Exact opposite for me. With all those pull out pages, what is not to love?
This is amazing. Must have this!
It sounds like the ultimate 1970’s triple-gatefold prog album cover.
What is not to love? The creases down the foldout images; and the fact that many images appear to cross the spine of the book, making it impossible for them to be flat. A larger, landscape oriented book would have been preferable. They could even have stuck with the “monolith” idea and put the spine at the top of the book, so it opened like a pad (or could have had a really short spine on the other edge, but which might not work so well for stability and durability). Given that they are displaying images related to a widescreen movie, why would they choose the opposite aspect ratio?

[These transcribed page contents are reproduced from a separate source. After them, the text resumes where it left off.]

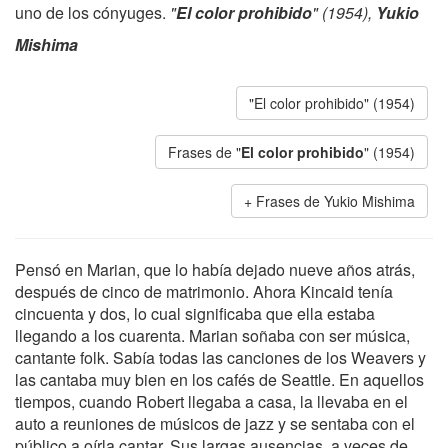
uno de los cónyuges.
"
El color prohibido
" (1954),
Yukio
Mishima
"El color prohibido" (1954)
Frases de "
El color prohibido
" (1954)
Frases de Yukio Mishima
Pensó en Marian, que lo había dejado nueve años atrás,
después de cinco de matrimonio. Ahora Kincaid tenía
cincuenta y dos, lo cual significaba que ella estaba
llegando a los cuarenta. Marian soñaba con ser música,
cantante folk. Sabía todas las canciones de los Weavers y
las cantaba muy bien en los cafés de Seattle. En aquellos
tiempos, cuando Robert llegaba a casa, la llevaba en el
auto a reuniones de músicos de jazz y se sentaba con el
público a oírla cantar. Sus largas ausencias, a veces de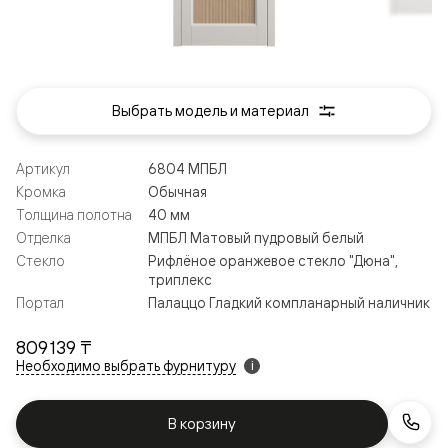
Выбрать модель и материал
Артикул
6804 МПБЛ
Кромка
Обычная
Толщина полотна
40 мм
Отделка
МПБЛ Матовый пудровый белый
Стекло
Рифлёное оранжевое стекло "Дюна",
триплекс
Портал
Палаццо Гладкий компланарный наличник
809 139 ₸
Необходимо выбрать фурнитуру
i
В корзину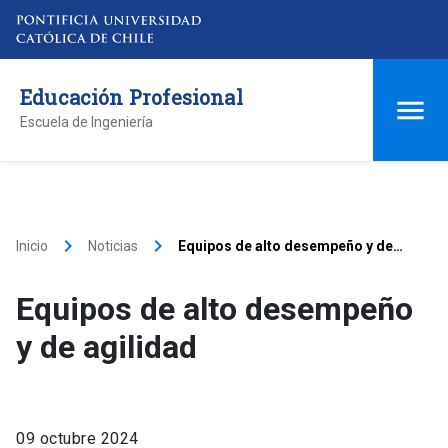
Educación Profesional
Escuela de Ingeniería
keyboard_arrow_right
keyboard_arrow_right
Inicio
Noticias
Equipos de alto desempeño y de
agilidad
Equipos de alto desempeño
y de agilidad
09 octubre 2024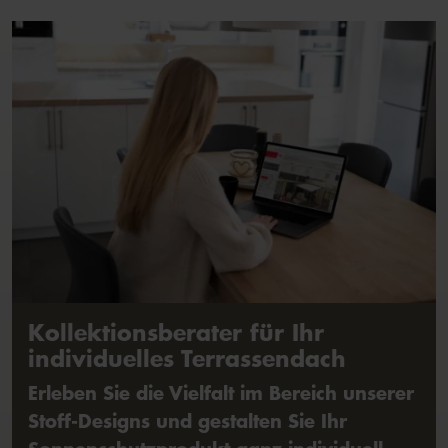
Kollektionsberater für Ihr
individuelles Terrassendach
Erleben Sie die Vielfalt im Bereich unserer
Stoff-Designs und gestalten Sie Ihr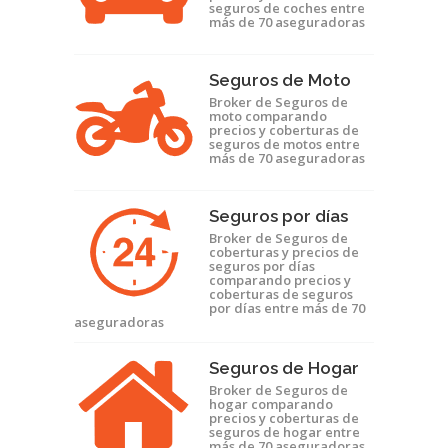
seguros de coches entre
más de 70 aseguradoras
Seguros de Moto
Broker de Seguros de
moto comparando
precios y coberturas de
seguros de motos entre
más de 70 aseguradoras
Seguros por días
Broker de Seguros de
coberturas y precios de
seguros por días
comparando precios y
coberturas de seguros
por días entre más de 70
aseguradoras
Seguros de Hogar
Broker de Seguros de
hogar comparando
precios y coberturas de
seguros de hogar entre
más de 70 aseguradoras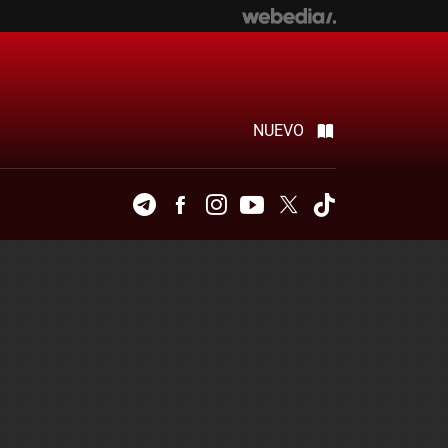
NUEVO
Telegram
Facebook
Instagram
Youtube
Twitter
Tiktok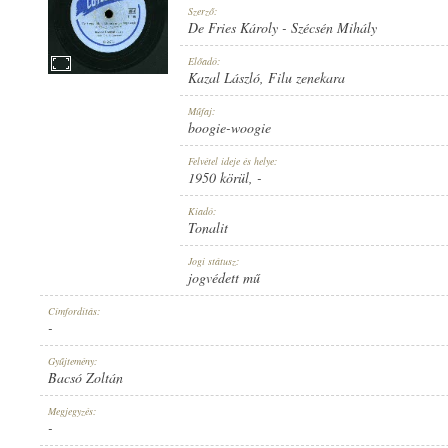
Szerző:
De Fries Károly
-
Szécsén Mihály
Előadó:
Kazal László
,
Filu zenekara
1950 KÖRÜL
Műfaj:
MEGJELENÉS IDEJE:
boogie-woogie
Felvétel ideje és helye:
1950 körül
, -
Kiadó:
Tonalit
TONALIT
Jogi státusz:
KIADÓ:
jogvédett mű
Címfordítás:
-
Gyűjtemény:
Bacsó Zoltán
B 217-B
Megjegyzés:
LEMEZSZÁM:
-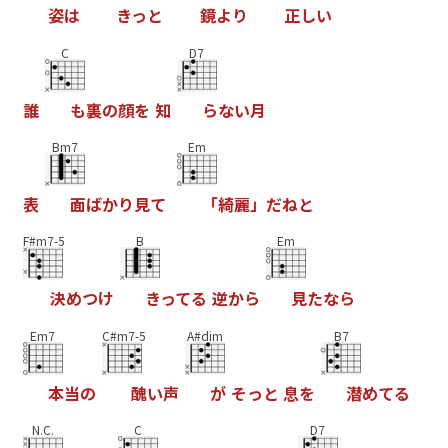
姿
は
き
っ
と
鏡
よ
り
正
し
い
C
D7
誰
も
裏
の
顔
を
知
ら
な
い
月
Bm7
Em
表
面
ば
か
り
見
て
「
綺
麗
」
だ
ね
と
F#m7-5
B
Em
決
め
つ
け
き
っ
て
る
逆
か
ら
見
た
な
ら
Em7
C#m7-5
A#dim
B7
本
当
の
醜
い
声
が
そ
っ
と
息
を
潜
め
て
る
N.C.
C
D7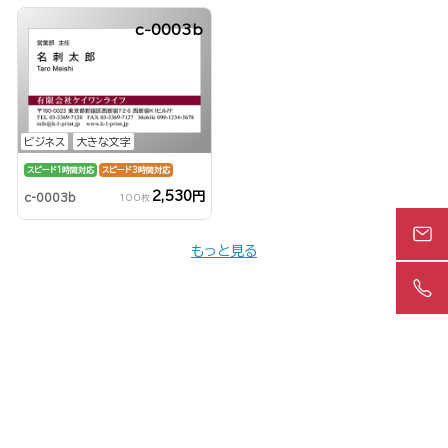
c-0003b
ビジネス
大きな文字
スピード1時間対応
スピード3時間対応
2,530円
c-0003b
100枚
もっと見る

(I attended the BBC wildlife photographer of the year exhibition at the NHM in London a few years back. The images in the souvenir book they were selling all crossed the spine of the book. I passed. In hindsight it might have been an anti-copying “feature” of the book. Cellulose DRM, if you will.)
I wish I could remember where I read it–and it’s probably collected in the book–but one of the matte painters was thrilled that they did such a great job creating a view of Earth from space…at a time when no one had seen Earth from space.
A few years later when the first real pictures came back he breathed a sigh of relief.
But is it 1.66" thick???
And then it should at least have a magnetic field of anomalous strength so you can easily find it when hidden.
edit: missed a word
Neodymium magnets along the spine, perhaps? The magnetometers in cellphones could find it nicely…
Thought… what about a display of the vector of magnetic field, in 3d via anaglyph glasses?